Select the three dots next to S3 URL Location to pick the file you want to load into Snowflake.
From the list of S3 Buckets, you need to select the correct bucket and sub-folder. Then you can select the file want to load:
Back in the Load Generator, change the compression options in the drop down and select the compression type for the file:
Matillon will automatically unzip Gzip and BZip2 files during the load.
Click the Get Sample button to prompt Matillion to connect into the file and sample the top 50 rows of data. Based on this sample, which is shown in the Load Generator, Matillion will guess the file type and also the metadata for the file.
Here we can see Matillion has identified the file is a CSV file with a comma field delimiter and newline Record delimiter. Using the data sample Matillion is able to identify the top row as the header. Matillion then uses the this header plus the data sample to identify the metadata for the table that you are creating in Snowflake to load the data into.
If required, you can change any of these fields.

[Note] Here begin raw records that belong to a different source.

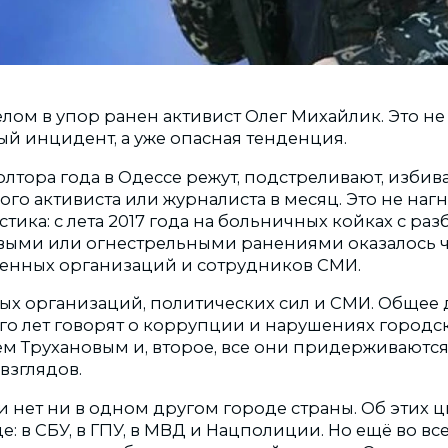
лом в упор ранен активист Олег Михайлик. Это не
й инцидент, а уже опасная тенденция.
лтора года в Одессе режут, подстреливают, избив
го активиста или журналиста в месяц. Это не нагн
стика: с лета 2017 года на больничных койках с ра
выми или огнестрельными ранениями оказалось 
енных организаций и сотрудников СМИ.
ых организаций, политических сил и СМИ. Общее д
го лет говорят о коррупции и нарушениях городск
ием Трухановым и, второе, все они придерживаютс
взглядов.
и нет ни в одном другом городе страны. Об этих ц
де: в СБУ, в ГПУ, в МВД и Нацполиции. Но ещё во вс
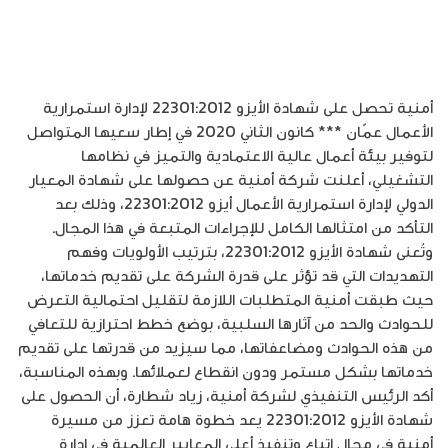
أمنية تحصل على شهادة الأيزو 22301:2012 لإدارة استمرارية
الأعمال عمّان *** كانون الثاني 2020 في إطار سعيها المتواصل
لتوفير بيئة أعمال عالية الاعتمادية والتميز في نظامها
التشغيلي، أعلنت شركة أمنية عن حصولها على شهادة المعيار
الدولي لإدارة استمرارية الأعمال أيزو 22301:2012، وذلك بعد
التأكد من امتثالها الكامل للإجراءات المتبعة في هذا المجال.
وتُعنى شهادة الأيزو 22301:2012، بترتيب الأولويات وفهم
التهديدات التي قد تؤثر على قدرة الشركة على تقديم خدماتها،
حيث طبقت أمنية المتطلبات اللازمة لتقليل احتمالية التعرض
للحوادث والحد من آثارها السلبية، بوضع خطط احترازية للتعافي
من هذه الحوادث ومضاعفاتها، مما سيزيد من قدرتها على تقديم
خدماتها بشكل مستمر ودون انقطاع لعملائها. وبهذه المناسبة،
أكد الرئيس التنفيذي لشركة أمنية، زياد شطارة، أن الحصول على
شهادة الأيزو 22301:2012 يعد خطوة هامة تعزز من مسيرة
أمنية في مجال اتباع وتنفيذ أعلى المعايير العالمية في إدارة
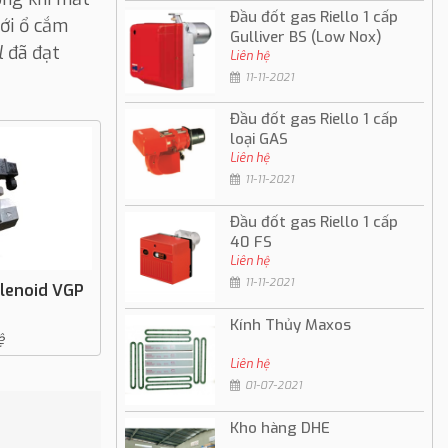
Đầu đốt gas Riello 1 cấp
với ổ cắm
Gulliver BS (Low Nox)
l
đã đạt
Liên hệ
11-11-2021
Đầu đốt gas Riello 1 cấp
loại GAS
Liên hệ
11-11-2021
Đầu đốt gas Riello 1 cấp
40 FS
Liên hệ
11-11-2021
olenoid VGP
Kính Thủy Maxos
ệ
Liên hệ
01-07-2021
Kho hàng DHE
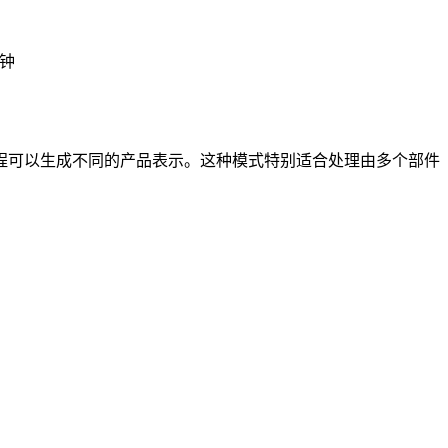
分钟
程可以生成不同的产品表示。这种模式特别适合处理由多个部件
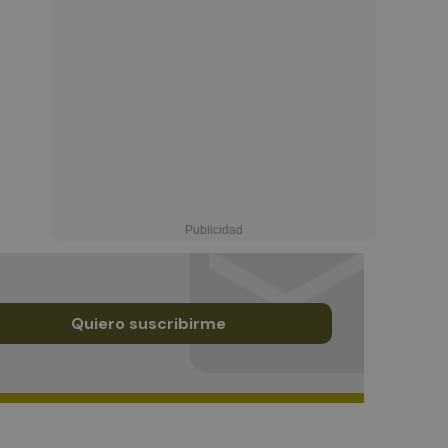
Quiero suscribirme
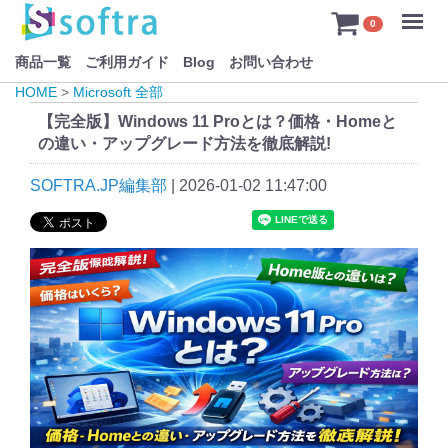
Menu
0
商品一覧
ご利用ガイド
Blog
お問い合わせ
HOME
>
Microsoft 全部
【完全版】Windows 11 Proとは？価格・Homeと
の違い・アップグレード方法を徹底解説!
SOFTRA.JP編集部
|
2026-01-02 11:47:00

Click on the OK button and Matillion will generate the required components to load this data to Snowflake:
Running the S3 Load
Before you can run the components, you need to connect them to the Start component. This will mean the Create/Replace Table component will turn green. The S3 Load will remain red as it is relying on the table in the first component to exist. However, you can still run the job because the first component will create the table you need. You can run the Orchestration job, either manually or using the Scheduler, to query your data and bring it into Snowflake.
The S3 Load component supports Object Prefixes. So rather than creating one component per file to load into Snowflake, you can change the S3 Object prefix to be the S3 bucket, subfolder and start of the file name as below:
When this runs it will then loop through all of the 20xx files and load them all into the same table in Snowflake.
Another option frequently used is the ‘On Error’. You can use this option to change how the component handles rows in the file which cause the load to error. An error can occur if the rows have columns with incorrect metadata e.g. a string where a date is expected or numbers are too long. You may also get an error when the data is not in the format expected. When you change the ‘On Error’ setting there are several scenarios. First, the whole component can cause an error meaning you aren’t able to load any files into Snowflake. Second, specific files can be loaded. Finally, a certain number or percentage of errors can be accepted.
Purge S3 Files
Finally, after the files are in brought into Snowflake, you have the option to delete the files. You can do this by toggling the Purge S3 Files property.
Transforming the Data
Once the required data has been brought in from the S3 Bucket into Snowflake, it can then be used in a Transformation job, perhaps to combine with existing data:
In this way, you can build out the rest of your downstream transformations and analysis, taking advantage of Snowflake’s power and scalability.